– Не врешь, так правда… Мы это узнаем. А о каких ты деньгах, будто украденных у тебя в полиции, говорил поверенному?
– Я с Бакина ничего не получил за то, что я высидел в остроге. Вот поэтому я и хочу с квартальных взыскать двести рублей… Сами посудите: дома нет, инструментов нет, у Глумова лошадь с долгушкой украли. Он на меня сердится.
– Ты должен с Бакина просить, а не с полиции, тем более что у тебя не было денег… Да! Тимошка Глумов показывал на допросах, что ты возил золото Бакину и он купил у тебя на двести рублей; а как ты раз застал его с девкой, то он испугался и дал тебе пощечину. Ты думаешь, я ничего не знаю? Ну-ко, что ты скажешь на это?
– Вы уж на этот счет пытайте самого Глумова, потому что он это сказал со злости. Он вчера еще просил у меня прощения.
– А если я велю тебя пытать? Если я тебя турну в максимовские рудники пешком и велю тебя назначить в самые тяжелые работы?! Мало этого, велю тебя, не принимая во внимание никакие твои оговорки, наказывать каждый день полегоньку, перед обедом, этак по десяточку?! Что ты на это скажешь? – И приказчик скрестил на груди руки.
– Воля ваша. Ведь двух смертей не будет, а одной не миновать.
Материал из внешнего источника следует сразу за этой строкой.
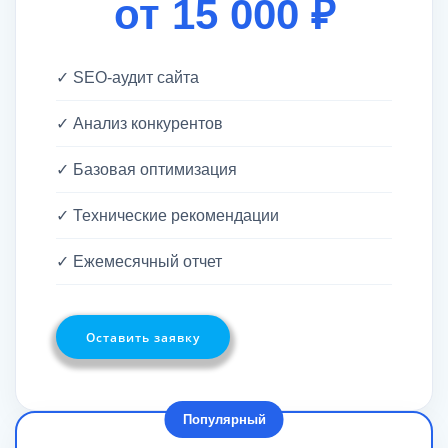
от 15 000 ₽
✓ SEO-аудит сайта
✓ Анализ конкурентов
✓ Базовая оптимизация
✓ Технические рекомендации
✓ Ежемесячный отчет
Оставить заявку
Популярный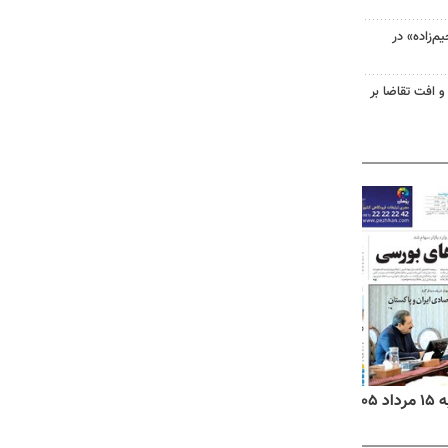
‌زاده» در
و افت تقاضا بر
۱۴
روزنامه‌های صبح پنج‌شنبه ۱۵ مرداد ۱۴۰۵
روزنام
– Нет, я тебе покажу де-ся-ять смер-тей!!
Минут пять приказчик ходил молча по комнате, покуривая сигару.
– Ишь, выдумали возить золото в город!.. Вы забыли, что у вас есть приказчик… нет, чтобы подарить! – проговорил он медленно.
– Все это показывал Глумов со злости. Ведь известно всем, что он дурачок.
Приказчик проходил из угла в угол, молча, с полчаса.
– Вот што, Корчагин: можешь ты достать мне золота? – спросил он вдруг.
– Не знаю.
– А чужим знаешь! – крикнул приказчик. – Я требую, и баста!
– Похлопочу, пожалуй.
– Не пожалуй, а чтобы через две недели было хоть с фунт.
Корчагину нельзя было отказываться: отказаться – значит навлечь на себя тяжкое наказание приказчика. Приказчик опять походил с четверть часа и вдруг спросил Корчагина:
– Так ты точно видел у Бакина девку?
– Молодая, красивая… прелесть, – сказал Корчагин, ударяя в слабую струну приказчика.
– Врешь? – сказал весело приказчик.
– Волоса и платье это… просто картина!
– Ах, будь он проклят!! Поди, никто не видит.
– Кроме жены повара, Марьи, что часы украла, никто не видит; а знать-то, я думаю, знают.
– Удивительная вещь! из торгашей какие тузы сделались. А ты корпишь, корпишь, – только неприятности одни.
Приказчик замолчал.
– Афиноген Степаныч? – сказал вдруг Корчагин.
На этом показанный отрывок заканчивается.